GSNodeEncoderInputLayer

class graphstorm.model.GSNodeEncoderInputLayer(g, feat_size, embed_size, activation=None, dropout=0.0, use_node_embeddings=False, force_no_embeddings=None, num_ffn_layers_in_input=0, ffn_activation=<function relu>, cache_embed=False, use_wholegraph_sparse_emb=False)

Bases: GSNodeInputLayer

The node encoder input layer for all nodes in a heterogeneous graph.

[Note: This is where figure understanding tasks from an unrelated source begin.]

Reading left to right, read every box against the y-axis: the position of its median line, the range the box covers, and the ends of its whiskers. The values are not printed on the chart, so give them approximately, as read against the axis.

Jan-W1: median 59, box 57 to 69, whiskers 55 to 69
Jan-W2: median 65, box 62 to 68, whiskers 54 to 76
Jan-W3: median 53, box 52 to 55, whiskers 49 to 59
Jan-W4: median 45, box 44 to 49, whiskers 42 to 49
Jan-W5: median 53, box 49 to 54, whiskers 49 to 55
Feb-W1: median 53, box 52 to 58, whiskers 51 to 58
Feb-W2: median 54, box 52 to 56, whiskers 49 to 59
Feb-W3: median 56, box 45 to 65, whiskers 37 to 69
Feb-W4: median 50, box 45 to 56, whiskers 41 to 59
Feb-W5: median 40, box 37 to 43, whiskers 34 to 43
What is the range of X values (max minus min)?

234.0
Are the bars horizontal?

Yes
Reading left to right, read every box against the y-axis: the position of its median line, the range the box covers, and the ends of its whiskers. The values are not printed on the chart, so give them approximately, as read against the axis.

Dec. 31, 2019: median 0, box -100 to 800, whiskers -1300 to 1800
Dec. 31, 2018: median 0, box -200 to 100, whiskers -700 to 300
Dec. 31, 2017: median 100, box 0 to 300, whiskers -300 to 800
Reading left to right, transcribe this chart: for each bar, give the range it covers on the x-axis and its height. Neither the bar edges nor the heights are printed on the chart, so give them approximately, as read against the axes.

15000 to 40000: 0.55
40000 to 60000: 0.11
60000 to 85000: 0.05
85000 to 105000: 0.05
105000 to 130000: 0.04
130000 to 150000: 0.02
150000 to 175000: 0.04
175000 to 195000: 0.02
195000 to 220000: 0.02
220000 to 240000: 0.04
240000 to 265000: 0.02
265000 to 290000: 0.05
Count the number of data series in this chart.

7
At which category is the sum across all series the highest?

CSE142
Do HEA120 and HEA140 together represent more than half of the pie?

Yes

The input layer adds a linear layer on nodes with node features and the linear layer projects the node features into a specified dimension. It also adds learnable embeddings on nodes that do not have features. Users can add learnable embeddings on the nodes with node features by setting use_node_embeddings to True. In this case, the input layer combines the node features with the learnable embeddings and project them to the specified dimension.

Parameters

g: DistGraph

The input DGL distributed graph.

feat_sizedict of int or dict of FeatureGroupSize

The original feat size of each node type in the format of {str: int}. If a node has multiple feature groups, it is in the format of {str: FeatureGroupSize}

embed_sizeint

The output embedding size.

activationcallable

The activation function applied to the output embeddigns. Default: None.

dropoutfloat

The dropout parameter. Default: 0.

use_node_embeddingsbool

Whether to use learnable embeddings for nodes even when node features are available. Default: False.

force_no_embeddingslist of str

The list node types that are forced to not use learnable embeddings. Default: None.

num_ffn_layers_in_input: int

(Optional) Number of layers of feedforward neural network for each node type in the input layer. Default: 0.

ffn_activationcallable

The activation function for the feedforward neural networks. Default: relu.

cache_embedbool

Whether or not to cache the embeddings. Default: False.

use_wholegraph_sparse_embbool

Whether or not to use WholeGraph to host embeddings for sparse updates. Default: False.

Examples:

from graphstorm import get_node_feat_size
from graphstorm.model import GSgnnNodeModel, GSNodeEncoderInputLayer
from graphstorm.dataloading import GSgnnData

np_data = GSgnnData(...)

model = GSgnnNodeModel(alpha_l2norm=0)
feat_size = get_node_feat_size(np_data.g, "feat")
encoder = GSNodeEncoderInputLayer(g, feat_size,
                                  embed_size=4,
                                  use_node_embeddings=True)
model.set_node_input_encoder(encoder)
forward(input_feats, input_nodes)

Input layer forward computation.

Parameters

input_feats: dict of Tensor

The input features in the format of {ntype: feats}.

input_nodes: dict of Tensor

The input node indexes in the format of {ntype: indexes}.

Returns

embs: dict of Tensor

The projected node embeddings in the format of {ntype: emb}.

require_cache_embed()

Whether to cache the embeddings for inference.

If the input layer encoder includes heavy computations, such as BERT computations, it should return True and the inference engine will cache the embeddings from the input layer encoder.

Returns

bool : True if we need to cache the embeddings for inference.

get_sparse_params()

Get the sparse parameters of this input layer.

This function is normally called by optimizers to update sparse model parameters, i.e., learnable node embeddings.

Returns

list of Tensors: the sparse embeddings, or empty list if no sparse parameters.

property in_dims

Return the input feature size, which is given in class initialization.

property out_dims

Return the number of output dimensions, which is given in class initialization.

property use_wholegraph_sparse_emb

Return whether or not to use WholeGraph to host embeddings for sparse updates, which is given in class initialization.